A heart-stopping vision of French masculine elegance in an unstructured lightweight suit in palest grey, Luc strode off to vanish into the office area of the jet. Cool? Luc was acting like the beginning of a new Ice Age. Confused, Star sat on a moment or two before following him. Longing for the light-hearted mood he had been in earlier that day, she perched on the arm of the seat across the aisle from him.
‘I appreciate that I’ve been a bit of a drag since Rory visited—’
Luc kept his attention on the screen of his laptop, but his bold profile hardened.
‘I’ve been worrying about Mum,’ she confided.
For a split second a pained light flashed in Luc’s narrowed gaze. She wasn’t just a poor liar: she was a hopeless one. Having lit up with pure joy at one glimpse of Rory Martin, Star had sunk into silent misery the instant her former lover had departed in his boy-toy car. Friendship? All right, so he himself had never had time for close friends, but who did she think she was kidding? She couldn’t act for peanuts either. If swarming all over that skinny little twerp in his girly jeans was her idea of friendship, she would be very lonely in the friendship stakes in the future, Luc promised himself wrathfully.
Star cleared her throat awkwardly.
Luc still couldn’t bring himself to look at her.
‘Juno called Rory from Switzerland and I tried the number, but it was a guesthouse and she’d already moved on without leaving an address,’ Star volunteered tautly. ‘I know you think she’s a…a foolish woman at best and a schemer at worst, but I love her and naturally I’m concerned about her.’
‘Naturally,’ Luc echoed flatly. ‘But to be frank…your mother has a healthy survival instinct. If she’s in Switzerland, she must have a good reason for being there.’
‘I can’t think of any connection, except that that’s where she fell pregnant with me,’ Star confided.
Luc hadn’t known that, but he kept his attention rigidly on the screen.
‘You just want me to run along and play…don’t you?’ Star gathered tightly as the silence stretched.
‘Vraiment!’ Luc flung his arrogant dark head back and subjected her to a sizzling and derisive appraisal. ‘After the performance you put on with Rory this afternoon, what more do you expect?’
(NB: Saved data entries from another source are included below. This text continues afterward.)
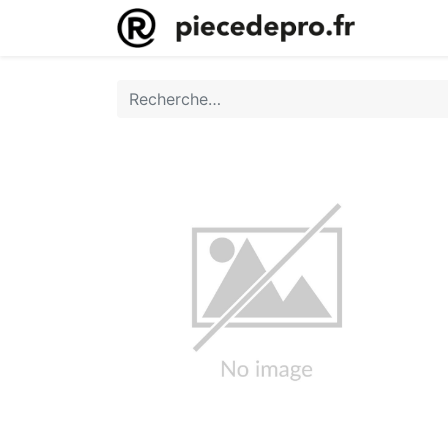
Accueil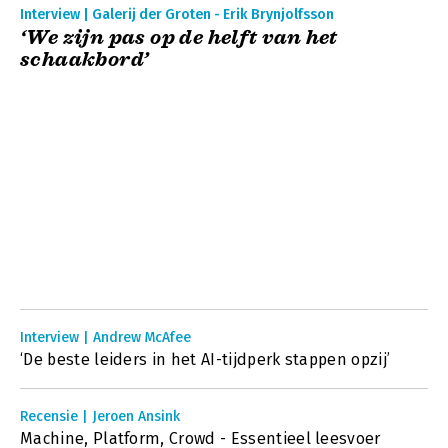
Interview | Galerij der Groten - Erik Brynjolfsson
‘We zijn pas op de helft van het
schaakbord’
Interview | Andrew McAfee
‘De beste leiders in het AI-tijdperk stappen opzij’
Recensie | Jeroen Ansink
Machine, Platform, Crowd - Essentieel leesvoer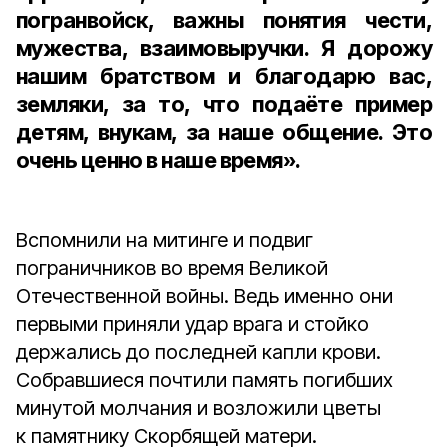
погранвойск, важны понятия чести,
мужества, взаимовыручки. Я дорожу
нашим братством и благодарю вас,
земляки, за то, что подаёте пример
детям, внукам, за наше общение. Это
очень ценно в наше время».
Вспомнили на митинге и подвиг
пограничников во время Великой
Отечественной войны. Ведь именно они
первыми приняли удар врага и стойко
держались до последней капли крови.
Собравшиеся почтили память погибших
минутой молчания и возложили цветы
к памятнику Скорбящей матери.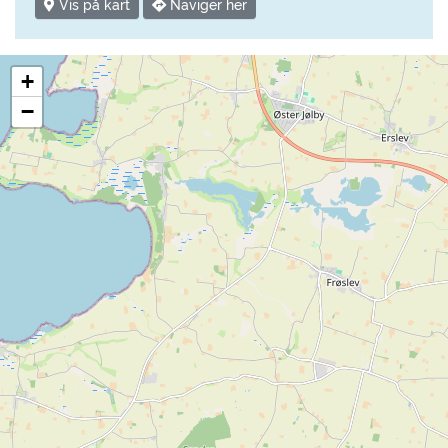
Vis på kart
Naviger her
+
−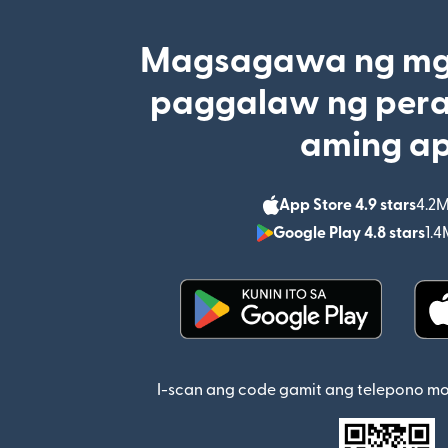
Magsagawa ng mga
paggalaw ng pera
aming a
App Store 4.9 stars
4.2M
Google Play 4.8 stars
1.4
(bubukas sa bagong w
I-scan ang code gamit ang telepono m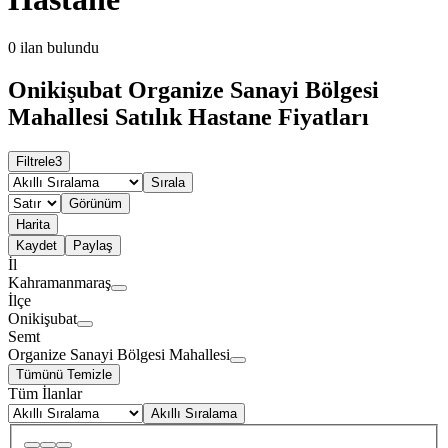
0
ilan bulundu
Onikişubat Organize Sanayi Bölgesi
Mahallesi Satılık Hastane Fiyatları
Filtrele
3
Sırala
Görünüm
Harita
Kaydet
Paylaş
İl
Kahramanmaraş
İlçe
Onikişubat
Semt
Organize Sanayi Bölgesi Mahallesi
Tümünü Temizle
Tüm İlanlar
Akıllı Sıralama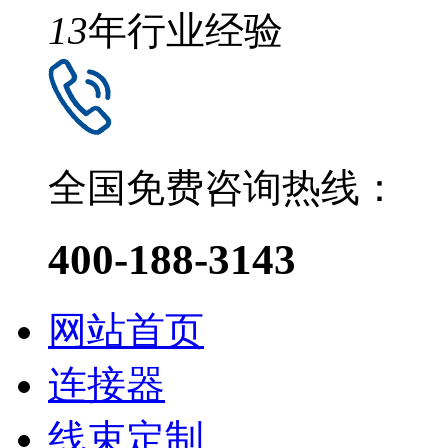
13
年行业经验
全国免费咨询热线：
400-188-3143
网站首页
连接器
线束定制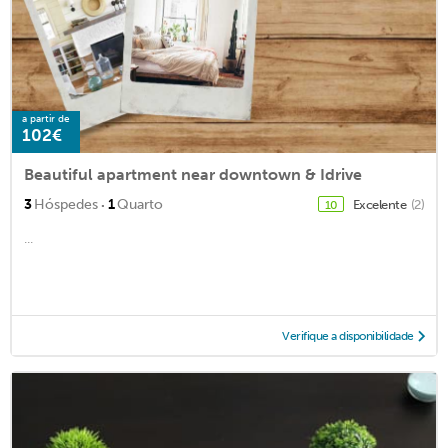
a partir de
102€
Beautiful apartment near downtown & Idrive
·
3
Hóspedes
1
Quarto
Excelente
(2)
10
...
Verifique a disponibilidade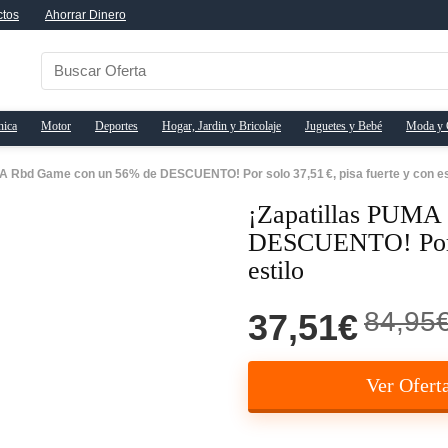
ctos
Ahorrar Dinero
nica
Motor
Deportes
Hogar, Jardin y Bricolaje
Juguetes y Bebé
Moda y 
A Rbd Game con un 56% de DESCUENTO! Por solo 37,51 €, pisa fuerte y con es
¡Zapatillas PUMA
DESCUENTO! Por so
estilo
84,95
37,51€
Ver Ofert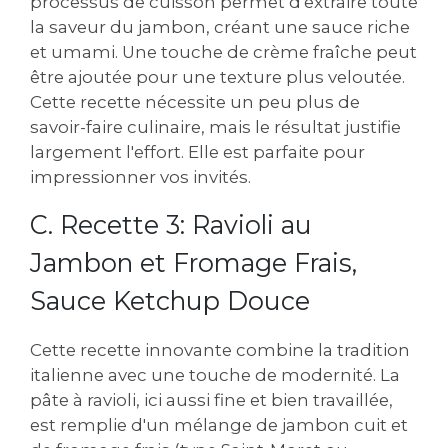
processus de cuisson permet d'extraire toute
la saveur du jambon‚ créant une sauce riche
et umami. Une touche de crème fraîche peut
être ajoutée pour une texture plus veloutée.
Cette recette nécessite un peu plus de
savoir-faire culinaire‚ mais le résultat justifie
largement l'effort. Elle est parfaite pour
impressionner vos invités.
C. Recette 3: Ravioli au
Jambon et Fromage Frais‚
Sauce Ketchup Douce
Cette recette innovante combine la tradition
italienne avec une touche de modernité. La
pâte à ravioli‚ ici aussi fine et bien travaillée‚
est remplie d'un mélange de jambon cuit et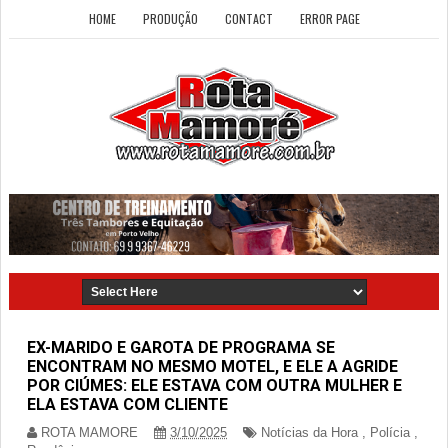
HOME
PRODUÇÃO
CONTACT
ERROR PAGE
EX-MARIDO E GAROTA DE PROGRAMA SE
ENCONTRAM NO MESMO MOTEL, E ELE A AGRIDE
POR CIÚMES: ELE ESTAVA COM OUTRA MULHER E
ELA ESTAVA COM CLIENTE
ROTA MAMORE
3/10/2025
Notícias da Hora
,
Polícia
,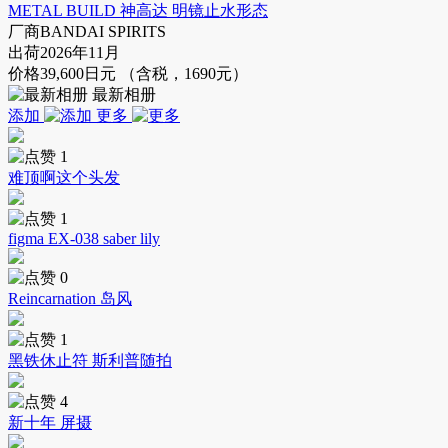
METAL BUILD 神高达 明镜止水形态
厂商
BANDAI SPIRITS
出荷
2026年11月
价格
39,600日元 （含税，1690元）
最新相册
添加
更多
1
难顶啊这个头发
1
figma EX-038 saber lily
0
Reincarnation 岛风
1
黑铁休止符 斯利普随拍
4
新十年 屏摄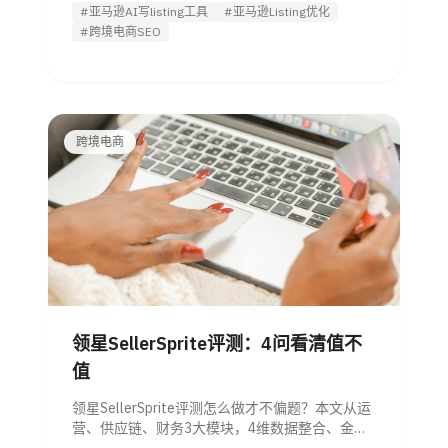
#亚马逊AI写listing工具
#亚马逊Listing优化
该试用Listing优化 Agent。
#跨境电商SEO
跨境电商
领星SellerSprite评测：4问看清值不
值
领星SellerSprite评测怎么做才不偏题？本文从运
营、供应链、财务3大模块，4维数据整合、金蝶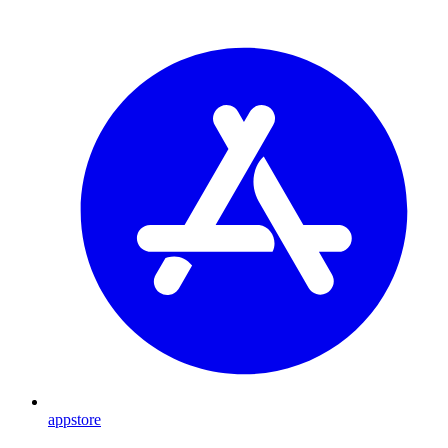
appstore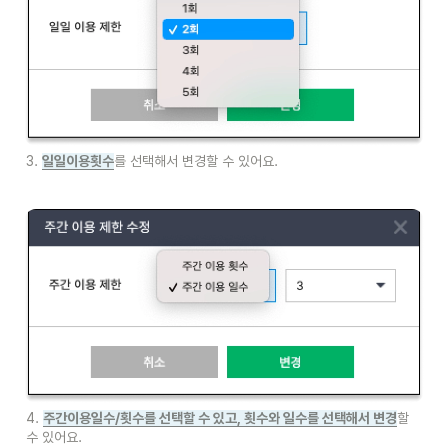
3. 
일일이용횟수
를 선택해서 변경할 수 있어요.
4. 
주간이용일수/횟수를 선택할 수 있고, 횟수와 일수를 선택해서 변경
할 
수 있어요.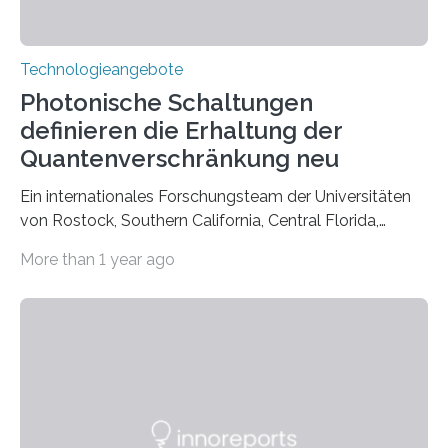
Technologieangebote
Photonische Schaltungen
definieren die Erhaltung der
Quantenverschränkung neu
Ein internationales Forschungsteam der Universitäten
von Rostock, Southern California, Central Florida,
Pennsylvania State und Saint Louis hat einen neuen
More than 1 year ago
Weg gefunden, um eine wichtige Eigenschaft in der
Quantenphotonik zu schützen: die optische
Verschränkung. Ihre Entdeckung wurde online am 28.
März 2025 in der renommierten Fachzeitschrift Science
veröffentlicht. Das Jahr 2025 wurde von den Vereinten
Nationen zum Internationalen Jahr der
Quantenwissenschaft und -technologie erklärt und
markiert das 100-jährige Jubiläum der Entwicklung der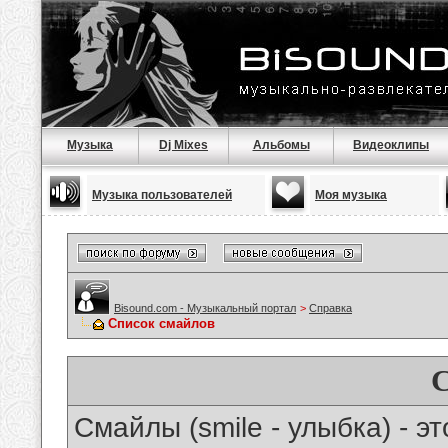
Музыка
Dj Mixes
Альбомы
Видеоклипы
Музыка пользователей
Моя музыка
Bisound.com - Музыкальный портал
>
Справка
Список смайлов
Смайлы (smile - улыбка) - 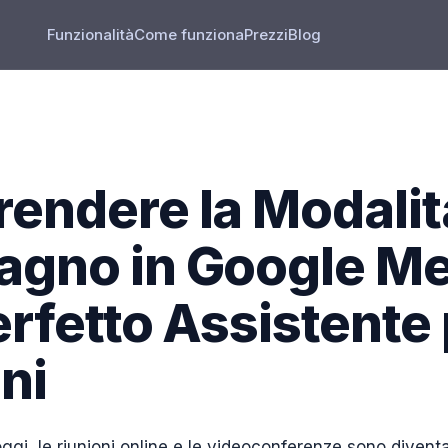
Funzionalità
Come funziona
Prezzi
Blog
endere la Modalit
gno in Google Mee
rfetto Assistente 
ni
 oggi, le riunioni online e le videoconferenze sono divent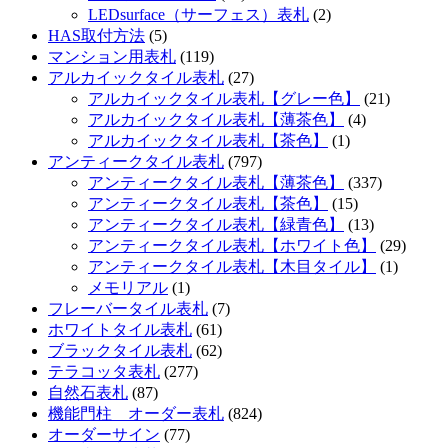
LEDsurface（サーフェス）表札
(2)
HAS取付方法
(5)
マンション用表札
(119)
アルカイックタイル表札
(27)
アルカイックタイル表札【グレー色】
(21)
アルカイックタイル表札【薄茶色】
(4)
アルカイックタイル表札【茶色】
(1)
アンティークタイル表札
(797)
アンティークタイル表札【薄茶色】
(337)
アンティークタイル表札【茶色】
(15)
アンティークタイル表札【緑青色】
(13)
アンティークタイル表札【ホワイト色】
(29)
アンティークタイル表札【木目タイル】
(1)
メモリアル
(1)
フレーバータイル表札
(7)
ホワイトタイル表札
(61)
ブラックタイル表札
(62)
テラコッタ表札
(277)
自然石表札
(87)
機能門柱 オーダー表札
(824)
オーダーサイン
(77)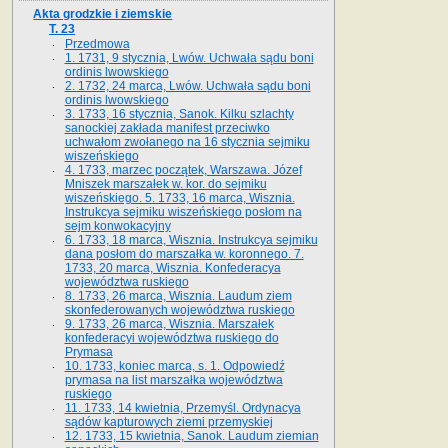
Akta grodzkie i ziemskie
T. 23
Przedmowa
1. 1731, 9 stycznia, Lwów. Uchwała sądu boni
ordinis lwowskiego
2. 1732, 24 marca, Lwów. Uchwała sądu boni
ordinis lwowskiego
3. 1733, 16 stycznia, Sanok. Kilku szlachty
sanockiej zakłada manifest przeciwko
uchwałom zwołanego na 16 stycz­nia sejmiku
wiszeńskiego
4. 1733, marzec początek, Warszawa. Józef
Mniszek marszałek w. kor. do sejmiku
wiszeńskiego. 5. 1733, 16 marca, Wisznia.
Instrukcya sejmiku wiszeńskiego posłom na
sejm konwokacyjny
6. 1733, 18 marca, Wisznia. Instrukcya sejmiku
dana posłom do marszałka w. koronnego. 7.
1733, 20 marca, Wisznia. Konfederacya
województwa ruskiego
8. 1733, 26 marca, Wisznia. Laudum ziem
skonfederowanych województwa ruskiego
9. 1733, 26 marca, Wisznia. Marszałek
konfederacyi województwa ruskiego do
Prymasa
10. 1733, koniec marca, s. 1. Odpowiedź
prymasa na list marszałka województwa
ruskiego
11. 1733, 14 kwietnia, Przemyśl. Ordynacya
sądów kapturowych ziemi przemyskiej
12. 1733, 15 kwietnia, Sanok. Laudum ziemian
Her throat caught as she recognised his anger. ‘Performance?’
‘I have no wish to discuss it further,’ Luc ground out harshly.
Star contemplated his rigid profile and it was as if an alarm bell went off inside her head. ‘You were jealous…’ she whispered, in the tone of one making a fascinating discovery.
Luc slammed his laptop shut with such force it bounced on the desk. He sprang upright. Scorching dark eyes assailed hers in a look of rebuttal as physical as an assault. ‘Zut alors! What do you think I am? An adolescent? I found the sight of my wife being so familiar with another man very offensive! That is not jealousy.’
He was so much taller than she was that it took courage not to be intimidated. But Star was now angry too. Rising to her feet, she squared her slight shoulders. ‘Whatever you say…but when you’re annoyed with me, you’d better learn to face me with it. I won’t put up with the deep-freeze treatment. And by the way, if you saw anything offensive in my behaviour with Rory, it was in your own mind.’
‘You flaunted your intimacy with him,’ Luc condemned fiercely.
‘I’ve never been intimate with him…not intimate in the way you mean!’ Star returned tartly, infuriated with him. ‘And, since you’re not jealous…I wonder how it was that you imagined you saw sexual intimacy where it has never existed!’
Luc froze, shimmering dark eyes suddenly welding to her flushed face. ‘Never…?’
Turning on her heel, Star utilised the words he had used with her only a minute earlier. ‘I have no wish to discuss it further.’
A lean hand closed over her shoulder to stay her. ‘Star—’ Star pulled away. ‘No! I’m really annoyed with you. Why can’t you just admit that you have normal human emotions like everybody else? Instead you tried to put me down as if I’d done something wrong! That’s what I can’t forgive.’